(Assignment) Restate all of the data precisely, omitting nothing.

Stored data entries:
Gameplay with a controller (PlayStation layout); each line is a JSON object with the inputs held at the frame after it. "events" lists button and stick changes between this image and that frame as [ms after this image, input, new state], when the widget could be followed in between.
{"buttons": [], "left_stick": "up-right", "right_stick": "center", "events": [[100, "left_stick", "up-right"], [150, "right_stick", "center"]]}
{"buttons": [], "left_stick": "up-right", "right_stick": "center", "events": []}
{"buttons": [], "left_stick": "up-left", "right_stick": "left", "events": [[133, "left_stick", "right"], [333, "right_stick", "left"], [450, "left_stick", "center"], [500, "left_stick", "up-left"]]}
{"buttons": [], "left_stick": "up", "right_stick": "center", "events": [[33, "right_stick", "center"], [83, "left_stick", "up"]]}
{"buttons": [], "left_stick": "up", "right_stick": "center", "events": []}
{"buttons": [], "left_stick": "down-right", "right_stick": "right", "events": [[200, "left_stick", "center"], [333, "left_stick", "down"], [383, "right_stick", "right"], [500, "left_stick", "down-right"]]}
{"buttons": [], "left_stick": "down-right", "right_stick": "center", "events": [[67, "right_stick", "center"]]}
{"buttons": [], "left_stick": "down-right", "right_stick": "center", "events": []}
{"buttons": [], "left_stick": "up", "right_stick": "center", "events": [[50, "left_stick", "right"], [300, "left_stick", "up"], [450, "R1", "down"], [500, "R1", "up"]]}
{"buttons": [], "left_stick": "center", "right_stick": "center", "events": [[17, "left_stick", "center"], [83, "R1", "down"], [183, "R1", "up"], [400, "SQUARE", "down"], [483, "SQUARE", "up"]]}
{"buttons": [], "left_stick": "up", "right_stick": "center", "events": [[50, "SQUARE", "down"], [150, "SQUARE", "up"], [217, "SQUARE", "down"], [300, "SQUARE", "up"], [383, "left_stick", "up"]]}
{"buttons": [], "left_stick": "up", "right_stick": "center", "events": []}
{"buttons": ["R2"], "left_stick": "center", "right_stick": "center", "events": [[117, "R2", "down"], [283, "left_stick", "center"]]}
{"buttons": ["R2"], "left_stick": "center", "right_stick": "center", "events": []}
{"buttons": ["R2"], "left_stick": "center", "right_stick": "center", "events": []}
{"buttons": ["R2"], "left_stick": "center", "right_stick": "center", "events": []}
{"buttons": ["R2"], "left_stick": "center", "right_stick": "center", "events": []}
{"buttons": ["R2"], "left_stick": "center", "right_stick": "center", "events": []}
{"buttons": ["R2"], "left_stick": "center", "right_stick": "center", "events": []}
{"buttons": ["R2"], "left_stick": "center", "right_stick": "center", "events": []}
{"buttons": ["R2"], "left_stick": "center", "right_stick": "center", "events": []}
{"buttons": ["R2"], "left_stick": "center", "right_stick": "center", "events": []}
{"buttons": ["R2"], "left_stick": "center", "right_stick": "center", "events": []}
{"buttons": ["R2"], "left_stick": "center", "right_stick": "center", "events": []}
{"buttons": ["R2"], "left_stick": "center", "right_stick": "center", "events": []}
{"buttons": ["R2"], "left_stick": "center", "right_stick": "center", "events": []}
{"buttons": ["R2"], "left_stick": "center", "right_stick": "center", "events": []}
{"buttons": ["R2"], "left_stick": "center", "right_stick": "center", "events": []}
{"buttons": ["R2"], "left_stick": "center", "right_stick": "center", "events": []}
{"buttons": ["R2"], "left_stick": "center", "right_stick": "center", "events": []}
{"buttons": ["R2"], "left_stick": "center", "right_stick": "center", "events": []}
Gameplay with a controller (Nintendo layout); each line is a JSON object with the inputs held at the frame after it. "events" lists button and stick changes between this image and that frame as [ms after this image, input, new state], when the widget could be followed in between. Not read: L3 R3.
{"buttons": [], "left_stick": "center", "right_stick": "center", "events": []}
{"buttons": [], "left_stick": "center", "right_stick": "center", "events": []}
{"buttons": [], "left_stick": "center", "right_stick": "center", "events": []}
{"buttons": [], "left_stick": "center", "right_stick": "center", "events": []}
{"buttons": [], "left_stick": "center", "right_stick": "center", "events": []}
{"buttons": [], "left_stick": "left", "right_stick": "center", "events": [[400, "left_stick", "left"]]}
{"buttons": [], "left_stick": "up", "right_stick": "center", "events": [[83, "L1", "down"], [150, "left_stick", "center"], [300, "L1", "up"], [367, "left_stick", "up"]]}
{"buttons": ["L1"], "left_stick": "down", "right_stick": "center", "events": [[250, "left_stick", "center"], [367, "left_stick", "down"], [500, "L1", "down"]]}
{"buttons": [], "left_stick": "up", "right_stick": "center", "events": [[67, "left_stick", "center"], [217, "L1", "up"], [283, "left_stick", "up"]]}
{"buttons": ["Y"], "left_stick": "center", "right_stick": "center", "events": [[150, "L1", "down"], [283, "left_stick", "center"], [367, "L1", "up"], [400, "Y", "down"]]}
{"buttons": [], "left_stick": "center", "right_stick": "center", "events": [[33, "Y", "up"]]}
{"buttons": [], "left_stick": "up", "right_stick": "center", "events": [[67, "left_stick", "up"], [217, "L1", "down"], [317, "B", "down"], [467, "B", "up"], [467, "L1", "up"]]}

(Reply to the exercise)
Gameplay with a controller (PlayStation layout); each line is a JSON object with the inputs held at the frame after it. "events" lists button and stick changes between this image and that frame as [ms after this image, input, new state], when the widget could be followed in between.
{"buttons": [], "left_stick": "up-right", "right_stick": "center", "events": [[100, "left_stick", "up-right"], [150, "right_stick", "center"]]}
{"buttons": [], "left_stick": "up-right", "right_stick": "center", "events": []}
{"buttons": [], "left_stick": "up-left", "right_stick": "left", "events": [[133, "left_stick", "right"], [333, "right_stick", "left"], [450, "left_stick", "center"], [500, "left_stick", "up-left"]]}
{"buttons": [], "left_stick": "up", "right_stick": "center", "events": [[33, "right_stick", "center"], [83, "left_stick", "up"]]}
{"buttons": [], "left_stick": "up", "right_stick": "center", "events": []}
{"buttons": [], "left_stick": "down-right", "right_stick": "right", "events": [[200, "left_stick", "center"], [333, "left_stick", "down"], [383, "right_stick", "right"], [500, "left_stick", "down-right"]]}
{"buttons": [], "left_stick": "down-right", "right_stick": "center", "events": [[67, "right_stick", "center"]]}
{"buttons": [], "left_stick": "down-right", "right_stick": "center", "events": []}
{"buttons": [], "left_stick": "up", "right_stick": "center", "events": [[50, "left_stick", "right"], [300, "left_stick", "up"], [450, "R1", "down"], [500, "R1", "up"]]}
{"buttons": [], "left_stick": "center", "right_stick": "center", "events": [[17, "left_stick", "center"], [83, "R1", "down"], [183, "R1", "up"], [400, "SQUARE", "down"], [483, "SQUARE", "up"]]}
{"buttons": [], "left_stick": "up", "right_stick": "center", "events": [[50, "SQUARE", "down"], [150, "SQUARE", "up"], [217, "SQUARE", "down"], [300, "SQUARE", "up"], [383, "left_stick", "up"]]}
{"buttons": [], "left_stick": "up", "right_stick": "center", "events": []}
{"buttons": ["R2"], "left_stick": "center", "right_stick": "center", "events": [[117, "R2", "down"], [283, "left_stick", "center"]]}
{"buttons": ["R2"], "left_stick": "center", "right_stick": "center", "events": []}
{"buttons": ["R2"], "left_stick": "center", "right_stick": "center", "events": []}
{"buttons": ["R2"], "left_stick": "center", "right_stick": "center", "events": []}
{"buttons": ["R2"], "left_stick": "center", "right_stick": "center", "events": []}
{"buttons": ["R2"], "left_stick": "center", "right_stick": "center", "events": []}
{"buttons": ["R2"], "left_stick": "center", "right_stick": "center", "events": []}
{"buttons": ["R2"], "left_stick": "center", "right_stick": "center", "events": []}
{"buttons": ["R2"], "left_stick": "center", "right_stick": "center", "events": []}
{"buttons": ["R2"], "left_stick": "center", "right_stick": "center", "events": []}
{"buttons": ["R2"], "left_stick": "center", "right_stick": "center", "events": []}
{"buttons": ["R2"], "left_stick": "center", "right_stick": "center", "events": []}
{"buttons": ["R2"], "left_stick": "center", "right_stick": "center", "events": []}
{"buttons": ["R2"], "left_stick": "center", "right_stick": "center", "events": []}
{"buttons": ["R2"], "left_stick": "center", "right_stick": "center", "events": []}
{"buttons": ["R2"], "left_stick": "center", "right_stick": "center", "events": []}
{"buttons": ["R2"], "left_stick": "center", "right_stick": "center", "events": []}
{"buttons": ["R2"], "left_stick": "center", "right_stick": "center", "events": []}
{"buttons": ["R2"], "left_stick": "center", "right_stick": "center", "events": []}
Gameplay with a controller (Nintendo layout); each line is a JSON object with the inputs held at the frame after it. "events" lists button and stick changes between this image and that frame as [ms after this image, input, new state], when the widget could be followed in between. Not read: L3 R3.
{"buttons": [], "left_stick": "center", "right_stick": "center", "events": []}
{"buttons": [], "left_stick": "center", "right_stick": "center", "events": []}
{"buttons": [], "left_stick": "center", "right_stick": "center", "events": []}
{"buttons": [], "left_stick": "center", "right_stick": "center", "events": []}
{"buttons": [], "left_stick": "center", "right_stick": "center", "events": []}
{"buttons": [], "left_stick": "left", "right_stick": "center", "events": [[400, "left_stick", "left"]]}
{"buttons": [], "left_stick": "up", "right_stick": "center", "events": [[83, "L1", "down"], [150, "left_stick", "center"], [300, "L1", "up"], [367, "left_stick", "up"]]}
{"buttons": ["L1"], "left_stick": "down", "right_stick": "center", "events": [[250, "left_stick", "center"], [367, "left_stick", "down"], [500, "L1", "down"]]}
{"buttons": [], "left_stick": "up", "right_stick": "center", "events": [[67, "left_stick", "center"], [217, "L1", "up"], [283, "left_stick", "up"]]}
{"buttons": ["Y"], "left_stick": "center", "right_stick": "center", "events": [[150, "L1", "down"], [283, "left_stick", "center"], [367, "L1", "up"], [400, "Y", "down"]]}
{"buttons": [], "left_stick": "center", "right_stick": "center", "events": [[33, "Y", "up"]]}
{"buttons": [], "left_stick": "up", "right_stick": "center", "events": [[67, "left_stick", "up"], [217, "L1", "down"], [317, "B", "down"], [467, "B", "up"], [467, "L1", "up"]]}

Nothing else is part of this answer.